For Peppermint Frosting:
- Add the butter to a stand mixer with a paddle attachment, or large mixing bowl with a handheld mixer. Beat it for 1 to 2 minutes until smooth. 1 cup unsalted butter
- Add in the powdered sugar, one cup at a time, mixing on low speed until each cup is mixed in completely. Scrape the sides and bottom of the bowl as needed. 3.5 cups powdered sugar
- Add in the heavy cream (starting with 3 TBS), and the vanilla extract, peppermint extract, and salt. Mix on medium speed until everything is well combined. 3-4 TBS heavy cream, 1/2 tsp vanilla extract, 1/4 tsp peppermint extract , 1 dash salt
- Mix the frosting for another 2 to 3 minutes at medium speed until the frosting is smooth and fluffy. Add a little more powdered sugar, or heavy cream as needed to get the right consistency.

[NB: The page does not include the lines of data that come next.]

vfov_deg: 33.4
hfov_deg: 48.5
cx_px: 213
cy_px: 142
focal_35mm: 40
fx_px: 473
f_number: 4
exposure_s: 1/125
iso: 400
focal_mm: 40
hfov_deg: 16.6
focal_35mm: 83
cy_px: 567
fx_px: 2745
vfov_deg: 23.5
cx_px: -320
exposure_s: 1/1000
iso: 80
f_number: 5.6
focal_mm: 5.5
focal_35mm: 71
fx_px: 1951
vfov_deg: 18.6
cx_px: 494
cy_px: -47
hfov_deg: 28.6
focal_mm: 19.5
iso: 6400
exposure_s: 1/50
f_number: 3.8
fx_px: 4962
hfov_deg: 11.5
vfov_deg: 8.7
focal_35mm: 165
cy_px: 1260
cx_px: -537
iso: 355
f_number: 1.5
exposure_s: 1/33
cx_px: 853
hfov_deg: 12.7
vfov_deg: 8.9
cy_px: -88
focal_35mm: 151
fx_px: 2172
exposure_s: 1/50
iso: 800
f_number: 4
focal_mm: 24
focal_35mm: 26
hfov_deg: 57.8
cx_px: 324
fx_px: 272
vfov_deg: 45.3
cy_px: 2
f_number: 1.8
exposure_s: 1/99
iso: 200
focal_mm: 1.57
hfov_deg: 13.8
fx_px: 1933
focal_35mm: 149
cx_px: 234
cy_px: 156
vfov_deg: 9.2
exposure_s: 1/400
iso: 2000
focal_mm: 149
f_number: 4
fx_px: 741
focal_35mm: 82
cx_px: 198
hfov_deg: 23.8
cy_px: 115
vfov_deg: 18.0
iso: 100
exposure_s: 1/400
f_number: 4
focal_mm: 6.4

- Spread the frosting onto the cooled cookies, and sprinkle the tops with additional candy cane pieces.
Notes
- Room Temperature Ingredients: Bring the butter and egg to room temperature, to allow them to mix easily into the cookie dough, and to make sure everything incorporates evenly.

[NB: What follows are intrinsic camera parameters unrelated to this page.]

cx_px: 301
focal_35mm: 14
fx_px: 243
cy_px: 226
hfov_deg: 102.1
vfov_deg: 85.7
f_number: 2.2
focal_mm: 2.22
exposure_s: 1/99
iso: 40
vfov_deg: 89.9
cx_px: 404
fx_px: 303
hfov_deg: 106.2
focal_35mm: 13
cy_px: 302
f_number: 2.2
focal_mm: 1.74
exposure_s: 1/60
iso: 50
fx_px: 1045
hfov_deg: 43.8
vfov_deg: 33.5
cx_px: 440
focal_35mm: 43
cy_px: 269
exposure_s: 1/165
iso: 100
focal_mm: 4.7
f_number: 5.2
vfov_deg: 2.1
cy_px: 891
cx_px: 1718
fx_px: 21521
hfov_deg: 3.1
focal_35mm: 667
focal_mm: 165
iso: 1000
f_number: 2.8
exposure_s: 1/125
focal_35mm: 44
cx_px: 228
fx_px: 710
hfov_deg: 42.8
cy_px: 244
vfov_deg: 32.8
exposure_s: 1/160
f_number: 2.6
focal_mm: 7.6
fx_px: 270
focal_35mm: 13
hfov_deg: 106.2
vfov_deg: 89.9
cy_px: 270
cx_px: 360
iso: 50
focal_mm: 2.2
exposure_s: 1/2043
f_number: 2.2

- Carefully measure the flour – Make sure to spoon and level the flour so you don’t end up with too much flour, altering the texture of the cookies. Spoon the flour into the measuring cup, then use the flat side of a butter knife to smooth the flour off at the top.
- Uniform size – Keep the cookies a uniform size by using a medium cookie scoop, or weighing out the cookie dough. This will ensure the cookies bake evenly.

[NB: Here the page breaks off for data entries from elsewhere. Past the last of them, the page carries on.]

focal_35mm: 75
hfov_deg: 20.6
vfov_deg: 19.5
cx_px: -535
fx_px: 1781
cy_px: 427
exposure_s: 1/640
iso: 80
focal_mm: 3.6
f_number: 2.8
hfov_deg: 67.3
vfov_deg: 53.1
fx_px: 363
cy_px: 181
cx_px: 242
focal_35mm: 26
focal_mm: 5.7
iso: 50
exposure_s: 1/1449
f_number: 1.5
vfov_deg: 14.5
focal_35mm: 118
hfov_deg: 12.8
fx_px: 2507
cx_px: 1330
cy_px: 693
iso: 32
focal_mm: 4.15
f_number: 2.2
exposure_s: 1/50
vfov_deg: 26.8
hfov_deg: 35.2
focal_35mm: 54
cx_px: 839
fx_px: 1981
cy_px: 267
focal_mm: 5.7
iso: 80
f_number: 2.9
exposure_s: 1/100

- Do not over bake the cookies – You don’t want to keep baking them until they look super done (they might even look raw in the middle) you want to remove the pan from the oven when the edges start to turn golden brown. The cookies will continue baking as they cool on the pan.
Carrie says
Can’t wait to try these! However, I usually weigh my ingredients so looked at the metric measures. They seem WAY off so I will convert from US customary measures myself. Just wanted to mention incase anyone else plans to rely on metric measures.
aimee says
Oh, I just checked and Im not sure why my measurements were so off. I fixed that! I think the measurements were showing for a half batch on accident!